■ SUPPLIED INFORMATION:
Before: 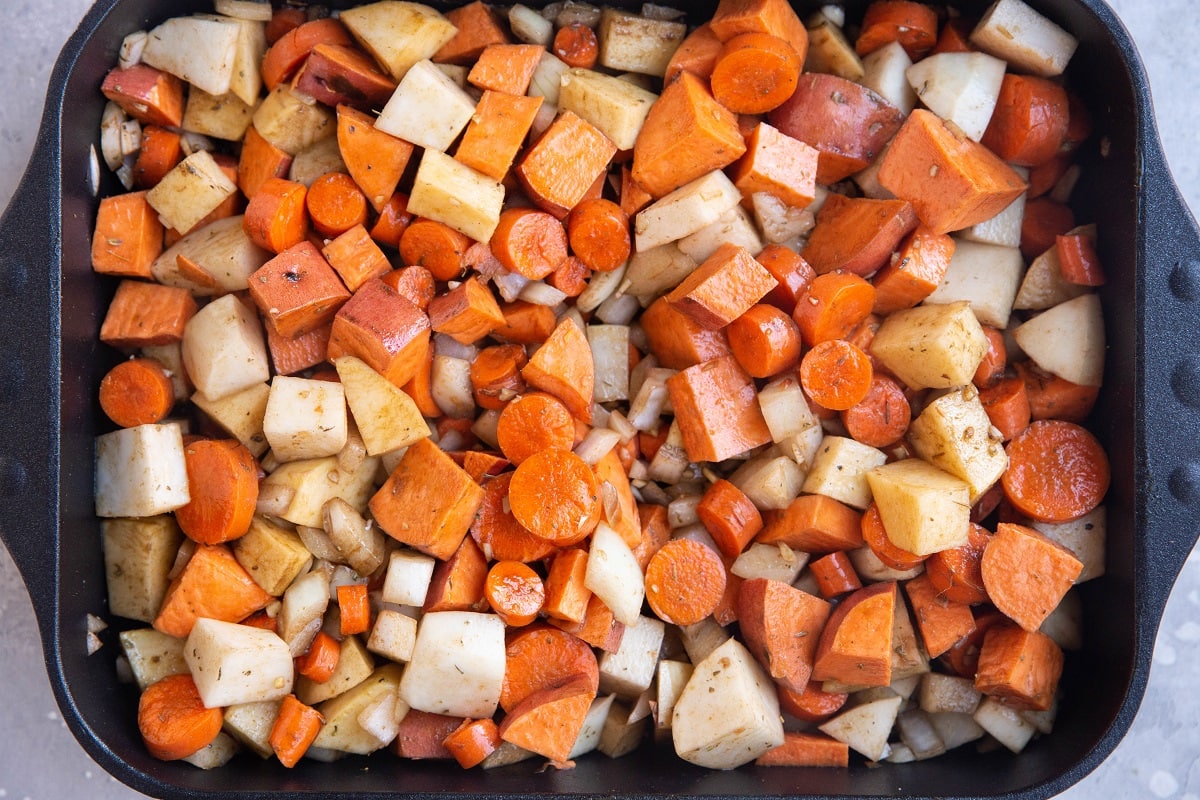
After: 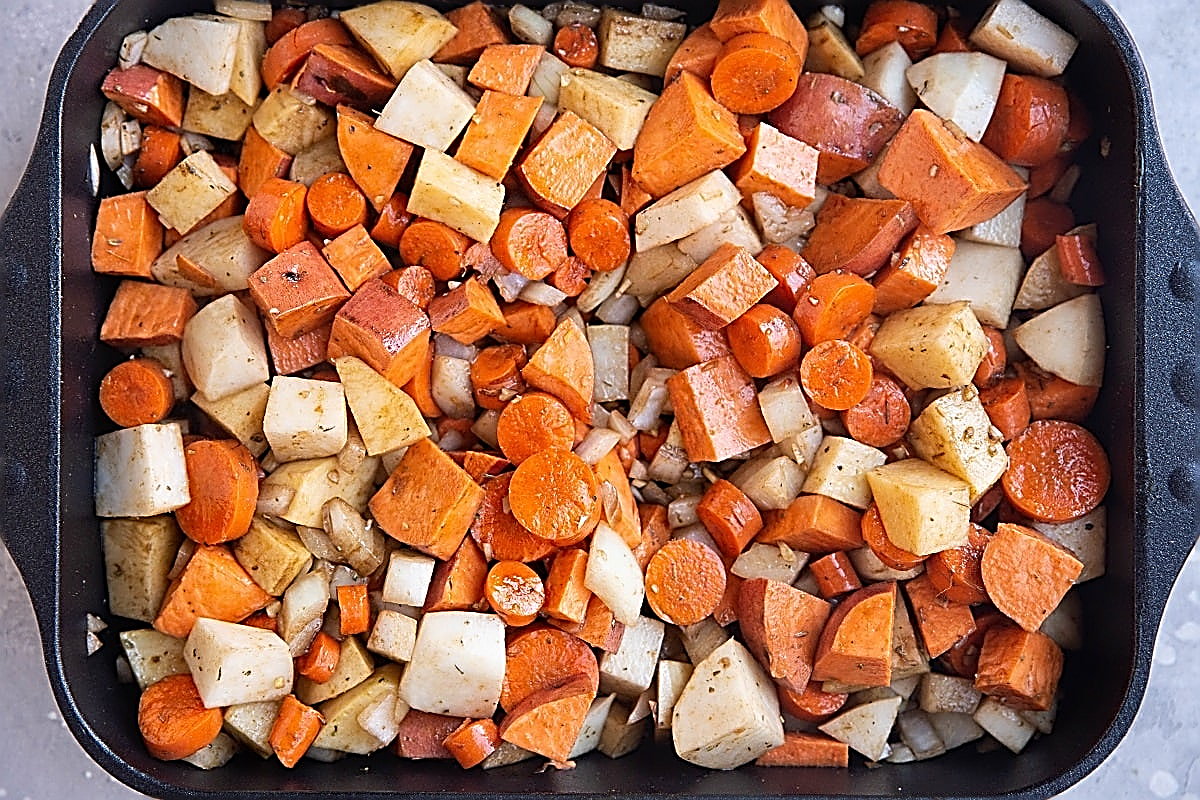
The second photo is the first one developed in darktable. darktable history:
sharpen: amount 1.848
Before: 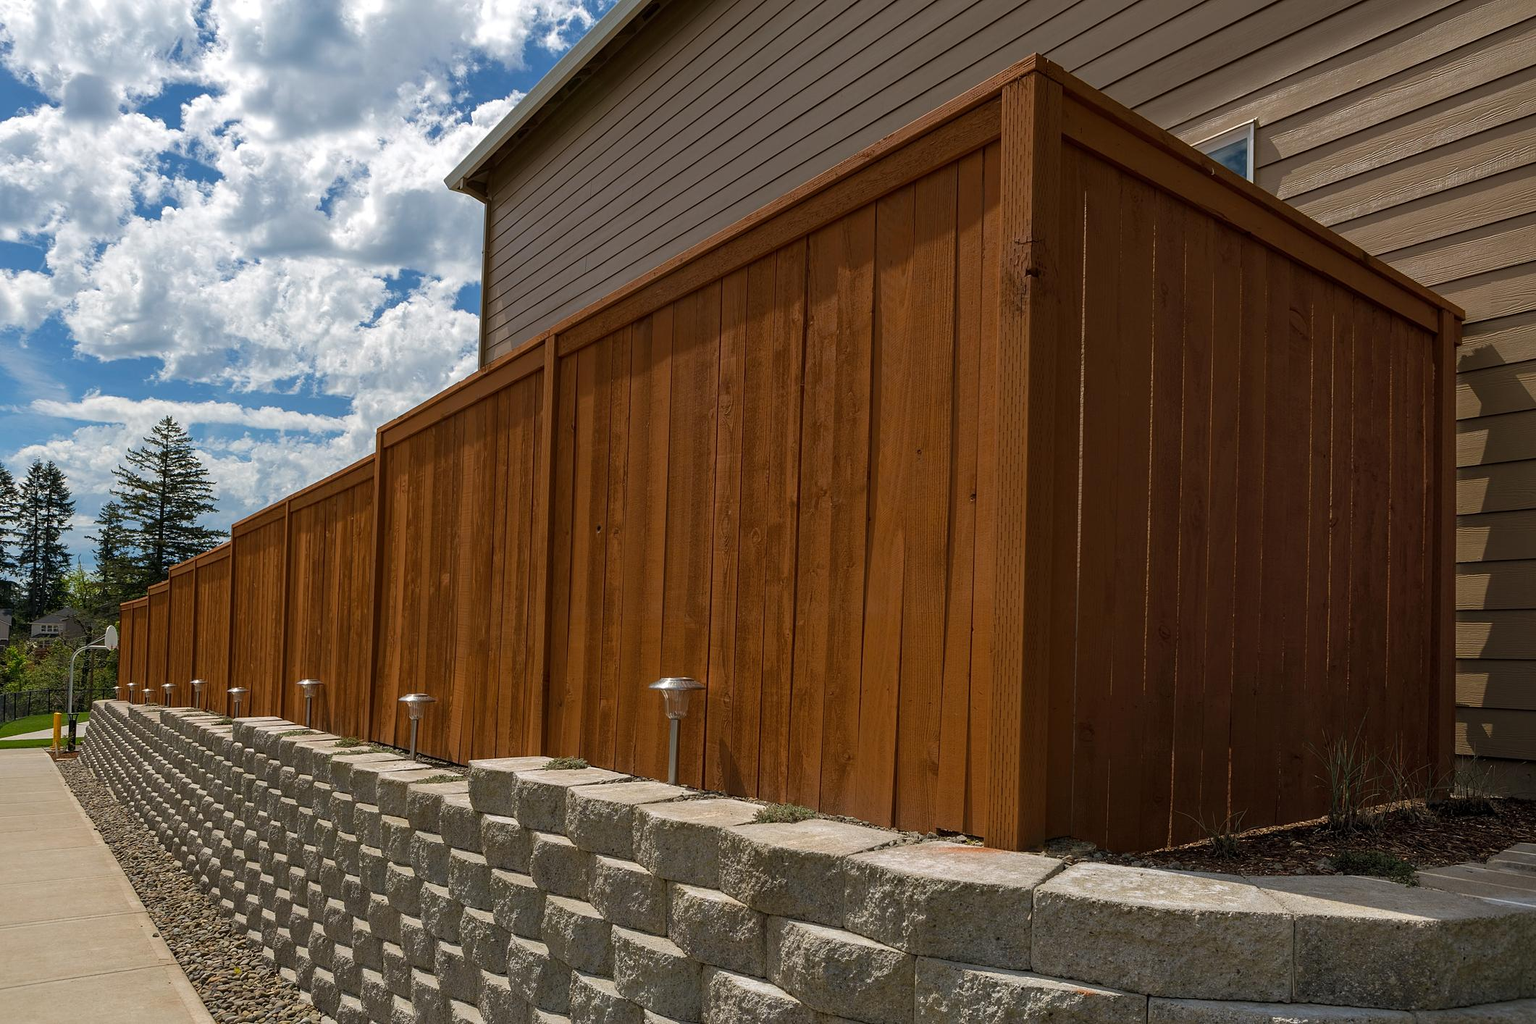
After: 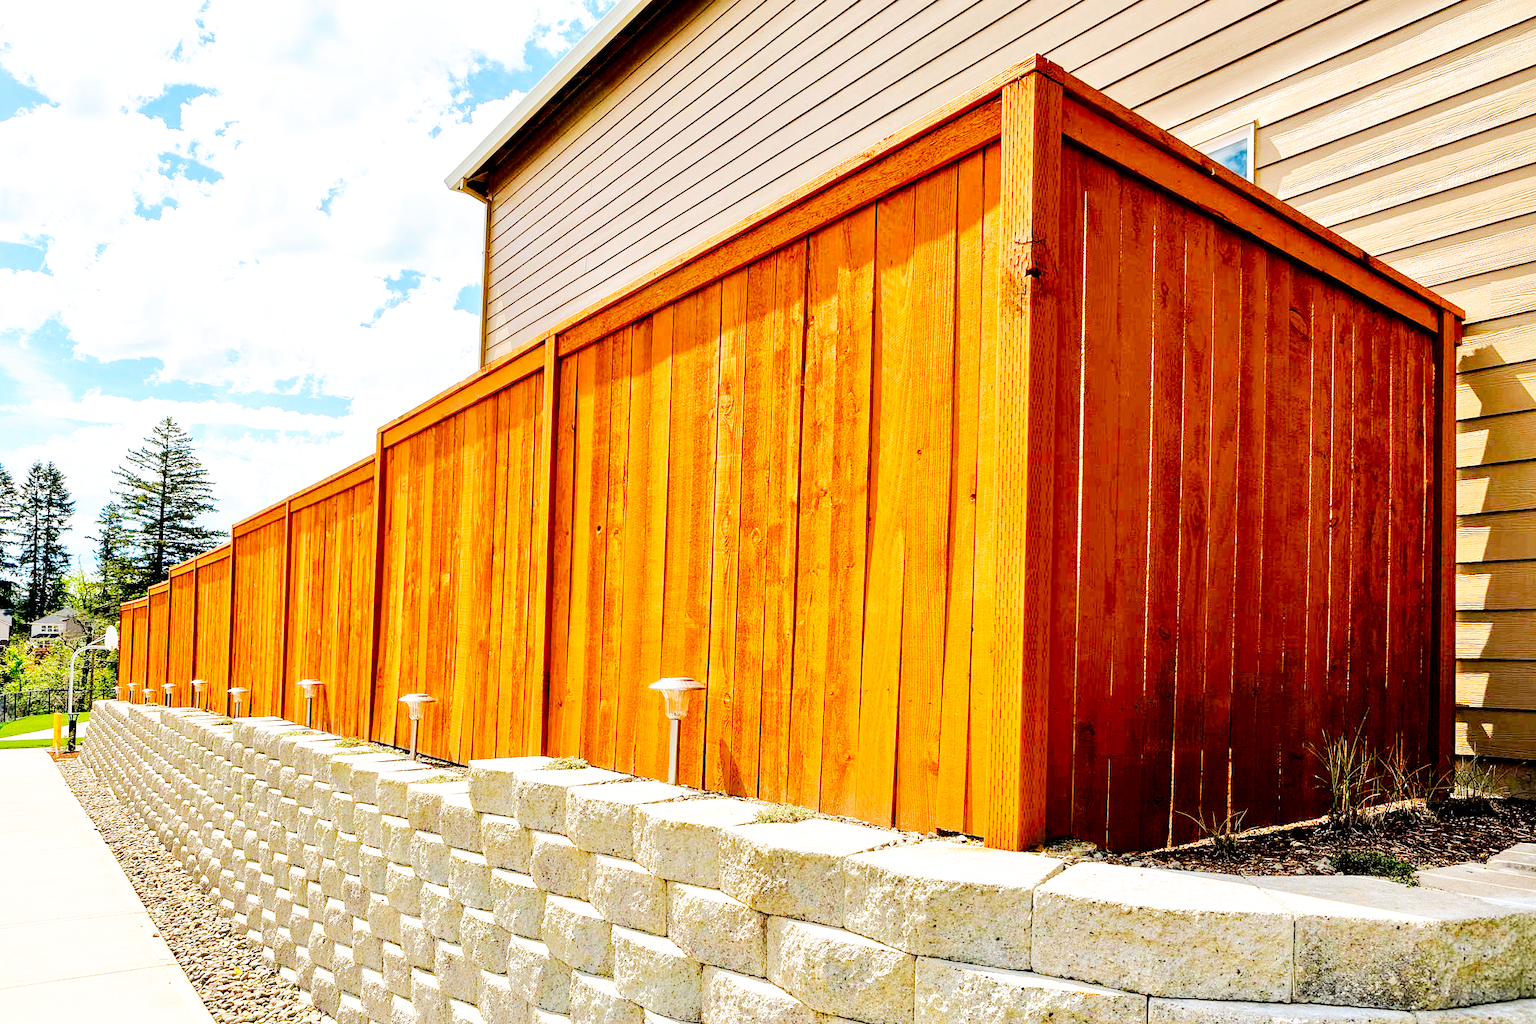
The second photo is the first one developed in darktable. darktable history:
exposure: black level correction 0.008, exposure 0.979 EV, compensate highlight preservation false
tone equalizer: -7 EV 0.15 EV, -6 EV 0.6 EV, -5 EV 1.15 EV, -4 EV 1.33 EV, -3 EV 1.15 EV, -2 EV 0.6 EV, -1 EV 0.15 EV, mask exposure compensation -0.5 EV
base curve: curves: ch0 [(0, 0) (0.007, 0.004) (0.027, 0.03) (0.046, 0.07) (0.207, 0.54) (0.442, 0.872) (0.673, 0.972) (1, 1)], preserve colors none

■ SET TASK:
Copy out every line above word for word, omitting the pictures.

■ TASK RESULT:
Before: 
After: 
The second photo is the first one developed in darktable. darktable history:
sharpen: amount 1.848
Before: 
After: 
The second photo is the first one developed in darktable. darktable history:
exposure: black level correction 0.008, exposure 0.979 EV, compensate highlight preservation false
tone equalizer: -7 EV 0.15 EV, -6 EV 0.6 EV, -5 EV 1.15 EV, -4 EV 1.33 EV, -3 EV 1.15 EV, -2 EV 0.6 EV, -1 EV 0.15 EV, mask exposure compensation -0.5 EV
base curve: curves: ch0 [(0, 0) (0.007, 0.004) (0.027, 0.03) (0.046, 0.07) (0.207, 0.54) (0.442, 0.872) (0.673, 0.972) (1, 1)], preserve colors none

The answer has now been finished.